Your task >>
Put every line of the material below into a JSON list of strings, one string per line, leaving out any blank lines.

Records provided >>
_____

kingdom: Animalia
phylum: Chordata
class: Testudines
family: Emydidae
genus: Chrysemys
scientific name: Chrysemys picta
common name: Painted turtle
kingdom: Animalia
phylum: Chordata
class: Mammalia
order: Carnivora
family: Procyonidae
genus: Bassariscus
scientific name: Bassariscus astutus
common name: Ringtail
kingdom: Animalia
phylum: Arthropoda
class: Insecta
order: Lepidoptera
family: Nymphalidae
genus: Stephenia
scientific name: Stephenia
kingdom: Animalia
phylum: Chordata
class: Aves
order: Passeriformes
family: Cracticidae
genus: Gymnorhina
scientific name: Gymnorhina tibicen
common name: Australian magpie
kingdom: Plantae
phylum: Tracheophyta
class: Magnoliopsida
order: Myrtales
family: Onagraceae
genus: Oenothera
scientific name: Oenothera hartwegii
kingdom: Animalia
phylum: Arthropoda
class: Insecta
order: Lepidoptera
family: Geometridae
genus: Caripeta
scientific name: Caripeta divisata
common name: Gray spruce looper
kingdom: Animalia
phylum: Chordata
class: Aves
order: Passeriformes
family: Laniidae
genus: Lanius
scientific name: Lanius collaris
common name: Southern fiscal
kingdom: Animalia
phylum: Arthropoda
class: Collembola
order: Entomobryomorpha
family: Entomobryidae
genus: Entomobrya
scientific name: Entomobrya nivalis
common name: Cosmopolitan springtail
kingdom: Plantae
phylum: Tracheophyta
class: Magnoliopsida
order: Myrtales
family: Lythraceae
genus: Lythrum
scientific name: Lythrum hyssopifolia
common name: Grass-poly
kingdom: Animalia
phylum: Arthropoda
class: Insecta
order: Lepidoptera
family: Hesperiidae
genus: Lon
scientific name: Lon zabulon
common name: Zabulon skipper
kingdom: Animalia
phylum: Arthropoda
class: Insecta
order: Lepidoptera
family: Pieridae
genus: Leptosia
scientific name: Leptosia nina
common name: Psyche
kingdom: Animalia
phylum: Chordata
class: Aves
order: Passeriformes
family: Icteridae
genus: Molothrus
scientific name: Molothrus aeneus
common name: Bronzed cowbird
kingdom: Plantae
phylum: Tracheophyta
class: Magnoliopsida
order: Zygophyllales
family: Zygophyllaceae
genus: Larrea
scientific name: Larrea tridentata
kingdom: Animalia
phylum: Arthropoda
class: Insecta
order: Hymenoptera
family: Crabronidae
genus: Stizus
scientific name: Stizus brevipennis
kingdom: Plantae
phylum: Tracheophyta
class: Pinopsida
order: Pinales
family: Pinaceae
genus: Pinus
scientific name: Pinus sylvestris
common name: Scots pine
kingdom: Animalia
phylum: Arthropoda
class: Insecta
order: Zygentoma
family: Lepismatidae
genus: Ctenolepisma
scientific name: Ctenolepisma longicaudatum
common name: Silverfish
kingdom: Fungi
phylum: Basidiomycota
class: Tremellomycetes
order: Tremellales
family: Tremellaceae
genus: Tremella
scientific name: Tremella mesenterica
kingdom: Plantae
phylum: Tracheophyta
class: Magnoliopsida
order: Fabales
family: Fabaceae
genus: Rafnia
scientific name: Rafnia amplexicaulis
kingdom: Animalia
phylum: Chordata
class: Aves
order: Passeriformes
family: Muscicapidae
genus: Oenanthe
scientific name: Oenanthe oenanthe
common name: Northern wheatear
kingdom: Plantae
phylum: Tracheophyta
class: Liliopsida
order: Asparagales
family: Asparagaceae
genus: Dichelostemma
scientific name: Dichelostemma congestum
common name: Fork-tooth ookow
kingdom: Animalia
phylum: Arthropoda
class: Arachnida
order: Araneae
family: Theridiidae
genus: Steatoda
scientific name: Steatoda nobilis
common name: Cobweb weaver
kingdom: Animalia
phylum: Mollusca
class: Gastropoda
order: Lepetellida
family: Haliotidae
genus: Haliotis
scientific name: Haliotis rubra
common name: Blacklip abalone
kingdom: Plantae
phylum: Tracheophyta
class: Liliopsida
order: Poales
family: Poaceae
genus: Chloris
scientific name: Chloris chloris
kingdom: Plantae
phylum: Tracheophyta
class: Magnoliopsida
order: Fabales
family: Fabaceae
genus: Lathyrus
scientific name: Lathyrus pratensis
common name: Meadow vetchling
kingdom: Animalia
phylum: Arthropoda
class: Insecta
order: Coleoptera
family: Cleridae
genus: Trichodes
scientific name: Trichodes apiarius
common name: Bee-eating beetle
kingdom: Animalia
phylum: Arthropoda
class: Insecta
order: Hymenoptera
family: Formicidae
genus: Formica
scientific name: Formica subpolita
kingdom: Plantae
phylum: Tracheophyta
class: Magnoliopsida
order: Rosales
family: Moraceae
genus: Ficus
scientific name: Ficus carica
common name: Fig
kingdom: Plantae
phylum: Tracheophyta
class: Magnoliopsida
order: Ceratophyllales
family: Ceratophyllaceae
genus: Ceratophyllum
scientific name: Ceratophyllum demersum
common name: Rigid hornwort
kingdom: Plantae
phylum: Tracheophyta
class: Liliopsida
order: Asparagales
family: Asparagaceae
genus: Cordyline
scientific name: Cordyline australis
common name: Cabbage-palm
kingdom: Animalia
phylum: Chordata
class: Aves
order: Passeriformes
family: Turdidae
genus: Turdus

_____

Solution >>
[
  "kingdom: Animalia",
  "phylum: Chordata",
  "class: Testudines",
  "family: Emydidae",
  "genus: Chrysemys",
  "scientific name: Chrysemys picta",
  "common name: Painted turtle",
  "kingdom: Animalia",
  "phylum: Chordata",
  "class: Mammalia",
  "order: Carnivora",
  "family: Procyonidae",
  "genus: Bassariscus",
  "scientific name: Bassariscus astutus",
  "common name: Ringtail",
  "kingdom: Animalia",
  "phylum: Arthropoda",
  "class: Insecta",
  "order: Lepidoptera",
  "family: Nymphalidae",
  "genus: Stephenia",
  "scientific name: Stephenia",
  "kingdom: Animalia",
  "phylum: Chordata",
  "class: Aves",
  "order: Passeriformes",
  "family: Cracticidae",
  "genus: Gymnorhina",
  "scientific name: Gymnorhina tibicen",
  "common name: Australian magpie",
  "kingdom: Plantae",
  "phylum: Tracheophyta",
  "class: Magnoliopsida",
  "order: Myrtales",
  "family: Onagraceae",
  "genus: Oenothera",
  "scientific name: Oenothera hartwegii",
  "kingdom: Animalia",
  "phylum: Arthropoda",
  "class: Insecta",
  "order: Lepidoptera",
  "family: Geometridae",
  "genus: Caripeta",
  "scientific name: Caripeta divisata",
  "common name: Gray spruce looper",
  "kingdom: Animalia",
  "phylum: Chordata",
  "class: Aves",
  "order: Passeriformes",
  "family: Laniidae",
  "genus: Lanius",
  "scientific name: Lanius collaris",
  "common name: Southern fiscal",
  "kingdom: Animalia",
  "phylum: Arthropoda",
  "class: Collembola",
  "order: Entomobryomorpha",
  "family: Entomobryidae",
  "genus: Entomobrya",
  "scientific name: Entomobrya nivalis",
  "common name: Cosmopolitan springtail",
  "kingdom: Plantae",
  "phylum: Tracheophyta",
  "class: Magnoliopsida",
  "order: Myrtales",
  "family: Lythraceae",
  "genus: Lythrum",
  "scientific name: Lythrum hyssopifolia",
  "common name: Grass-poly",
  "kingdom: Animalia",
  "phylum: Arthropoda",
  "class: Insecta",
  "order: Lepidoptera",
  "family: Hesperiidae",
  "genus: Lon",
  "scientific name: Lon zabulon",
  "common name: Zabulon skipper",
  "kingdom: Animalia",
  "phylum: Arthropoda",
  "class: Insecta",
  "order: Lepidoptera",
  "family: Pieridae",
  "genus: Leptosia",
  "scientific name: Leptosia nina",
  "common name: Psyche",
  "kingdom: Animalia",
  "phylum: Chordata",
  "class: Aves",
  "order: Passeriformes",
  "family: Icteridae",
  "genus: Molothrus",
  "scientific name: Molothrus aeneus",
  "common name: Bronzed cowbird",
  "kingdom: Plantae",
  "phylum: Tracheophyta",
  "class: Magnoliopsida",
  "order: Zygophyllales",
  "family: Zygophyllaceae",
  "genus: Larrea",
  "scientific name: Larrea tridentata",
  "kingdom: Animalia",
  "phylum: Arthropoda",
  "class: Insecta",
  "order: Hymenoptera",
  "family: Crabronidae",
  "genus: Stizus",
  "scientific name: Stizus brevipennis",
  "kingdom: Plantae",
  "phylum: Tracheophyta",
  "class: Pinopsida",
  "order: Pinales",
  "family: Pinaceae",
  "genus: Pinus",
  "scientific name: Pinus sylvestris",
  "common name: Scots pine",
  "kingdom: Animalia",
  "phylum: Arthropoda",
  "class: Insecta",
  "order: Zygentoma",
  "family: Lepismatidae",
  "genus: Ctenolepisma",
  "scientific name: Ctenolepisma longicaudatum",
  "common name: Silverfish",
  "kingdom: Fungi",
  "phylum: Basidiomycota",
  "class: Tremellomycetes",
  "order: Tremellales",
  "family: Tremellaceae",
  "genus: Tremella",
  "scientific name: Tremella mesenterica",
  "kingdom: Plantae",
  "phylum: Tracheophyta",
  "class: Magnoliopsida",
  "order: Fabales",
  "family: Fabaceae",
  "genus: Rafnia",
  "scientific name: Rafnia amplexicaulis",
  "kingdom: Animalia",
  "phylum: Chordata",
  "class: Aves",
  "order: Passeriformes",
  "family: Muscicapidae",
  "genus: Oenanthe",
  "scientific name: Oenanthe oenanthe",
  "common name: Northern wheatear",
  "kingdom: Plantae",
  "phylum: Tracheophyta",
  "class: Liliopsida",
  "order: Asparagales",
  "family: Asparagaceae",
  "genus: Dichelostemma",
  "scientific name: Dichelostemma congestum",
  "common name: Fork-tooth ookow",
  "kingdom: Animalia",
  "phylum: Arthropoda",
  "class: Arachnida",
  "order: Araneae",
  "family: Theridiidae",
  "genus: Steatoda",
  "scientific name: Steatoda nobilis",
  "common name: Cobweb weaver",
  "kingdom: Animalia",
  "phylum: Mollusca",
  "class: Gastropoda",
  "order: Lepetellida",
  "family: Haliotidae",
  "genus: Haliotis",
  "scientific name: Haliotis rubra",
  "common name: Blacklip abalone",
  "kingdom: Plantae",
  "phylum: Tracheophyta",
  "class: Liliopsida",
  "order: Poales",
  "family: Poaceae",
  "genus: Chloris",
  "scientific name: Chloris chloris",
  "kingdom: Plantae",
  "phylum: Tracheophyta",
  "class: Magnoliopsida",
  "order: Fabales",
  "family: Fabaceae",
  "genus: Lathyrus",
  "scientific name: Lathyrus pratensis",
  "common name: Meadow vetchling",
  "kingdom: Animalia",
  "phylum: Arthropoda",
  "class: Insecta",
  "order: Coleoptera",
  "family: Cleridae",
  "genus: Trichodes",
  "scientific name: Trichodes apiarius",
  "common name: Bee-eating beetle",
  "kingdom: Animalia",
  "phylum: Arthropoda",
  "class: Insecta",
  "order: Hymenoptera",
  "family: Formicidae",
  "genus: Formica",
  "scientific name: Formica subpolita",
  "kingdom: Plantae",
  "phylum: Tracheophyta",
  "class: Magnoliopsida",
  "order: Rosales",
  "family: Moraceae",
  "genus: Ficus",
  "scientific name: Ficus carica",
  "common name: Fig",
  "kingdom: Plantae",
  "phylum: Tracheophyta",
  "class: Magnoliopsida",
  "order: Ceratophyllales",
  "family: Ceratophyllaceae",
  "genus: Ceratophyllum",
  "scientific name: Ceratophyllum demersum",
  "common name: Rigid hornwort",
  "kingdom: Plantae",
  "phylum: Tracheophyta",
  "class: Liliopsida",
  "order: Asparagales",
  "family: Asparagaceae",
  "genus: Cordyline",
  "scientific name: Cordyline australis",
  "common name: Cabbage-palm",
  "kingdom: Animalia",
  "phylum: Chordata",
  "class: Aves",
  "order: Passeriformes",
  "family: Turdidae",
  "genus: Turdus"
]